ВЫБРАННЫЙ ТЕКСТ:
- - - - -

Вскоре после назначения на эту должность Лопухин получил в подарок от монарха обширный дом на Дворцовой набережной. Об этом император послал специальный указ петербургскому генерал-губернатору барону фон-дер-Палену: «Всемилостивейше пожаловал в вечное и потомственное владение нашему тайному советнику и генерал-прокурору Лопухину дом, купленный в казну нашу у вице-адмирала Рибаса, состоящий в Санкт-Петербурге в первой Адмиралтейской части, одним фасом в Миллионную, а другим на набережную, повелеваем предписать куда следует об отдаче ему оного».

В новый дом Лопухин перевез из Москвы семью. Первая жена Петра Васильевича, Прасковья Ивановна, урожденная Левшина, умерла еще несколько лет назад. От этого брака у него были дети: дочери Анна, Екатерина и Прасковья. Вторично он был женат на дочери тайного советника Н. Д. Щетнева, Екатерине Николаевне. Ко времени назначения у него родилась дочь Александра, а позднее — сын Павел и дочери: Елизавета и Софья.

23 августа 1798 года Лопухин стал одновременно и членом Совета при Его Императорском Величестве. С этого времени на него самого и на членов его семьи со «сказочной быстротой» посыпались царские милости и награды. Впечатляет простое их перечисление. 6 сентября Лопухин становится действительным тайным советником. Его жена, Екатерина Николаевна, «пожалована» в статс-дамы, а дочь, Анна Лопухина, — в камер-фрейлины. Одну за другой Лопухин получает самые высокие награды: ордена Святого Андрея Первозванного, Святой Анны 1-й степени, большой крест ордена Святого Иоанна Иерусалимского с алмазами и собственный портрет императора, что считалось тогда признаком особой доверенности. В потомственное владение ему передается поместье Корсунь в Богуславском уезде Киевской губернии.

Но и на этом щедрость императора не иссякла. 19 января 1799 года был дан следующий указ Правительствующему сенату: «В несомненный знак Нашего монаршего благоволения и в воздаяние верности и усердия к службе Нашей действительного тайного советника и генерал-прокурора Лопухина, всемилостивейше пожаловали Мы князем империи Нашей, распространяя достоинство и титул сей на все потомство, от него, Лопухина, происходящее мужеска и женска пола».

- - - - -

Материалы из набора данных:
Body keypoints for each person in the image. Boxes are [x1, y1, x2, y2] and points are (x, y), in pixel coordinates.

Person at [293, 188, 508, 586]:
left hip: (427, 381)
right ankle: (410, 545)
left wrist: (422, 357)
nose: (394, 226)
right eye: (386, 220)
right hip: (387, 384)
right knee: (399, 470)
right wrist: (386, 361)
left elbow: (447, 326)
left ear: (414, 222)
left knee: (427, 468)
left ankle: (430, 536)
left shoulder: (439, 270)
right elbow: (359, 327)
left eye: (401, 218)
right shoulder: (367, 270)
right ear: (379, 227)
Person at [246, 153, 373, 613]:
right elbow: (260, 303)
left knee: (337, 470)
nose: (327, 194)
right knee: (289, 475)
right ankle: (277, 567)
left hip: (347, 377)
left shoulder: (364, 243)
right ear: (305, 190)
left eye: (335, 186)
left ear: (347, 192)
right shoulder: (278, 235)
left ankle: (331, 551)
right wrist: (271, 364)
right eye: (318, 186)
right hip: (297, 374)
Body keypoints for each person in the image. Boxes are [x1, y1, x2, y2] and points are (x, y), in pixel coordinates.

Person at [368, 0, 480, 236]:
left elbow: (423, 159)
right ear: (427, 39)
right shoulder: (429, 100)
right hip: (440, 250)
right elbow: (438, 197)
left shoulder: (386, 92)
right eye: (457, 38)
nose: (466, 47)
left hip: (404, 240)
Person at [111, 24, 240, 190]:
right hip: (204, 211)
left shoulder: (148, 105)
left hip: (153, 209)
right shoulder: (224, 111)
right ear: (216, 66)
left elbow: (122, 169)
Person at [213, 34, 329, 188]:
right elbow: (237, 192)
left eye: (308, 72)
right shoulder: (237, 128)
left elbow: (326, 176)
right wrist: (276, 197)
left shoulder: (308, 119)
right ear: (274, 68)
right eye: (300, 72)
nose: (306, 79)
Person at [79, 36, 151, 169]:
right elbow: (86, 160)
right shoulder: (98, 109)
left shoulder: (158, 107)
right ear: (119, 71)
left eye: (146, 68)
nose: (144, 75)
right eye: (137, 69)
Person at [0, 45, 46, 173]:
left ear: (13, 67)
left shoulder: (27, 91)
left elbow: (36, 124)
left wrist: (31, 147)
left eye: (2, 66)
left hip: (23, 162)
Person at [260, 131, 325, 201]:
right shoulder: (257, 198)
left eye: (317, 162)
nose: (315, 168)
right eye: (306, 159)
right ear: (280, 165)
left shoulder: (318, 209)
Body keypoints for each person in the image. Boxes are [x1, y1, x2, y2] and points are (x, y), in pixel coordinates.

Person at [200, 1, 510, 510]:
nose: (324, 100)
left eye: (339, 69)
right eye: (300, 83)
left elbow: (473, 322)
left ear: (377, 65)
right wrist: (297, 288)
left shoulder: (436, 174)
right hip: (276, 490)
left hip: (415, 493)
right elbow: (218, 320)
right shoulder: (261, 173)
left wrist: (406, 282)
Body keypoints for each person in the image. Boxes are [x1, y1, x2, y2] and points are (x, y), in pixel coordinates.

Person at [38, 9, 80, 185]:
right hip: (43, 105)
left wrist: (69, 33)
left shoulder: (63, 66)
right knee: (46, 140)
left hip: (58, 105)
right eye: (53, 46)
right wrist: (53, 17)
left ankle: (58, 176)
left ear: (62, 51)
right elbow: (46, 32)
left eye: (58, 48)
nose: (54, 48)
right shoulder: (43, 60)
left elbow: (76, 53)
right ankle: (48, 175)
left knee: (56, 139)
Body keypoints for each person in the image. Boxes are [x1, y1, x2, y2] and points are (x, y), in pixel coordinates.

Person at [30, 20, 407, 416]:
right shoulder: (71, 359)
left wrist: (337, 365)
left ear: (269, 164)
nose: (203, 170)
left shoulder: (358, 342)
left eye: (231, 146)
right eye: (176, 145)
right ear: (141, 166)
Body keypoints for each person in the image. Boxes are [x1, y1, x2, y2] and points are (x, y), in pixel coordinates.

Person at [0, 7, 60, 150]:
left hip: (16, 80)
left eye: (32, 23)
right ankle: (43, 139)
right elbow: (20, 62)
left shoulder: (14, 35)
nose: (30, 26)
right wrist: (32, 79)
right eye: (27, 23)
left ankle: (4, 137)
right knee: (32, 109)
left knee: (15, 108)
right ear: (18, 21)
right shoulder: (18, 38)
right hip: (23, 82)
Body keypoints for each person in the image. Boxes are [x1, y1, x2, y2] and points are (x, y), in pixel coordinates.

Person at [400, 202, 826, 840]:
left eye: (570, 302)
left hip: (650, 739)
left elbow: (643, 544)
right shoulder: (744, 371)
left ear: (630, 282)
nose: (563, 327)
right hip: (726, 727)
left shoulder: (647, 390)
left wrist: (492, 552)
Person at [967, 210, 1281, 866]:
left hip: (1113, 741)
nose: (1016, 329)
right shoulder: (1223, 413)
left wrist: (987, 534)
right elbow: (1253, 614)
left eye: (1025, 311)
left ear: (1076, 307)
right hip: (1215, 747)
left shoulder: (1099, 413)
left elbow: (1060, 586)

- - - - -

ЗАДАНИЕ A: Перечислите всех детей Лопухина, названных в тексте о Лопухине.
ЗАДАНИЕ B: За что, согласно тексту о Лопухине, император пожаловал Лопухину титул князя? Ответьте одним–тремя предложениями.
ЗАДАНИЕ C: Подхватите текст о Лопухине и продолжите его с того места, где он обрывается.
Эти материалы для работы не нужны.

ОТВЕТ A: Анна, Екатерина, Прасковья, Александра, Павел, Елизавета, Софья.

ОТВЕТ B: По указу от 19 января 1799 года Лопухин стал князем в несомненный знак монаршего благоволения. Этот титул был также наградой за его верность и усердие к службе. Титул распространялся на всё его потомство мужского и женского пола.

ОТВЕТ C:
Вслед за этим ему был дан алмазный знак ордена Святого Андрея Первозванного и дарованы титул светлости и княжеский герб с девизом «Благодать». Его прислуге разрешено носить ливреи придворных цветов.

В связи с разнообразием обязанностей по должности генерал-прокурора Лопухину приходилось много и интенсивно работать. Иван Иванович Дмитриев, бывший в то время обер-прокурором Сената, вспоминал, что Лопухин был более опытен и сведущ в делах и законах, нежели его предшественник А. Б. Куракин. По его мнению, он «скоро понимал всякое дело, но никаким с участием не занимался». Он не любил встречаться с прокурорами, а в трудных случаях склонен был поддерживать не своих подчиненных, а сенаторов, частенько вставая на их сторону. «Не предполагаю, — писал Дмитриев, — чтобы он хотел сделать кого несчастным, но равно и того, чтоб он решился стоять за правду».

Дмитрий Прокофьевич Трощинский (1754–1829)

«ДЕЛО НЕ В ДОКЛАДЕ, А В ДОКЛАДЧИКЕ»

В отличие от многих других сановников Дмитрию Прокофьевичу удалось не только сохраниться после восшествия на престол императора Павла I, но и возвыситься.

Д. П. Трощинский получил новые должности и награды.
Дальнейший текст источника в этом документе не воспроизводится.